DIRECTIONS: Every entry is to be restated exactly; pictures are not part of the copy.

[Start of Attachment]

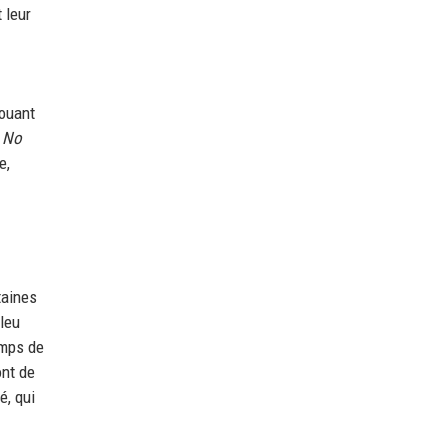
 leur
jouant
 No
e,
taines
leu
emps de
ont de
é, qui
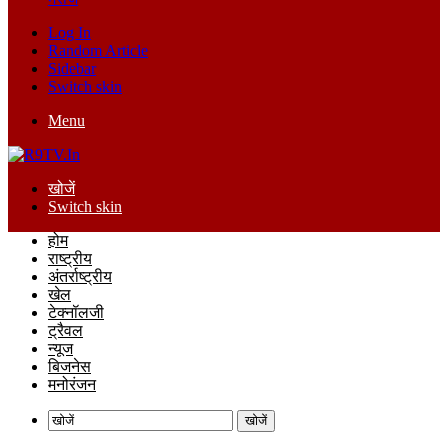
Log In
Random Article
Sidebar
Switch skin
Menu
खोजें
Switch skin
होम
राष्ट्रीय
अंतर्राष्ट्रीय
खेल
टेक्नॉलजी
ट्रैवल
न्यूज
बिजनेस
मनोरंजन
खोजें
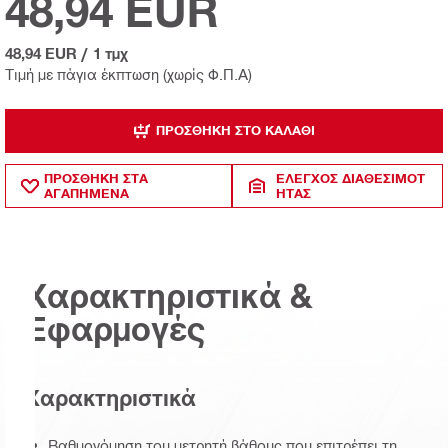
48,94 EUR
48,94 EUR
/
1 τμχ
Τιμή με πάγια έκπτωση (χωρίς Φ.Π.Α)
ΠΡΟΣΘΉΚΗ ΣΤΟ ΚΑΛΆΘΙ
ΠΡΟΣΘΗΚΗ ΣΤΑ
ΈΛΕΓΧΟΣ ΔΙΑΘΕΣΙΜΌΤ
ΑΓΑΠΗΜΕΝΑ
ΗΤΑΣ
Χαρακτηριστικά &
Εφαρμογές
Χαρακτηριστικά
Βαθμονόμηση του μετρητή βάθους που επιτρέπει τη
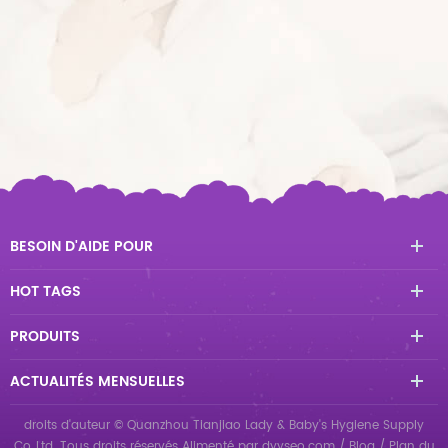
BESOIN D'AIDE POUR
HOT TAGS
PRODUITS
ACTUALITÉS MENSUELLES
droits d'auteur © Quanzhou Tianjiao Lady & Baby's Hygiene Supply
Co.,Ltd. Tous droits réservés
Alimenté par
dyyseo.com
/
Blog
/
Plan du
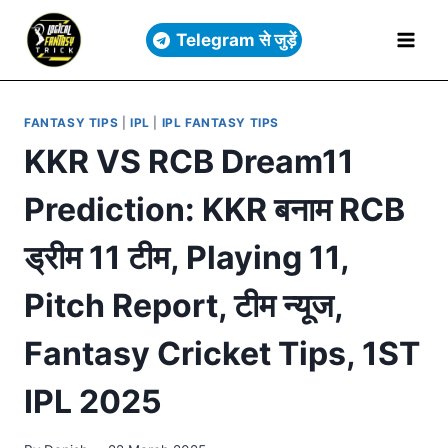
Telegram से जुड़ें
FANTASY TIPS
|
IPL
|
IPL FANTASY TIPS
KKR VS RCB Dream11
Prediction: KKR बनाम RCB
ड्रीम 11 टीम, Playing 11,
Pitch Report, टीम न्यूज,
Fantasy Cricket Tips, 1ST
IPL 2025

[End of Attachment]

EXERCISE RESPONSE:
 leur
jouant
 No
e,
taines
leu
emps de
ont de
é, qui
Log In
Random Article
Sidebar
Switch skin
Menu
खोजें
Switch skin
होम
राष्ट्रीय
अंतर्राष्ट्रीय
खेल
टेक्नॉलजी
ट्रैवल
न्यूज
बिजनेस
मनोरंजन
खोजें
48,94 EUR
48,94 EUR
/
1 τμχ
Τιμή με πάγια έκπτωση (χωρίς Φ.Π.Α)
ΠΡΟΣΘΉΚΗ ΣΤΟ ΚΑΛΆΘΙ
ΠΡΟΣΘΗΚΗ ΣΤΑ
ΈΛΕΓΧΟΣ ΔΙΑΘΕΣΙΜΌΤ
ΑΓΑΠΗΜΕΝΑ
ΗΤΑΣ
Χαρακτηριστικά &
Εφαρμογές
Χαρακτηριστικά
Βαθμονόμηση του μετρητή βάθους που επιτρέπει τη
BESOIN D'AIDE POUR
HOT TAGS
PRODUITS
ACTUALITÉS MENSUELLES
droits d'auteur © Quanzhou Tianjiao Lady & Baby's Hygiene Supply
Co.,Ltd. Tous droits réservés
Alimenté par
dyyseo.com
/
Blog
/
Plan du
Telegram से जुड़ें
FANTASY TIPS
|
IPL
|
IPL FANTASY TIPS
KKR VS RCB Dream11
Prediction: KKR बनाम RCB
ड्रीम 11 टीम, Playing 11,
Pitch Report, टीम न्यूज,
Fantasy Cricket Tips, 1ST
IPL 2025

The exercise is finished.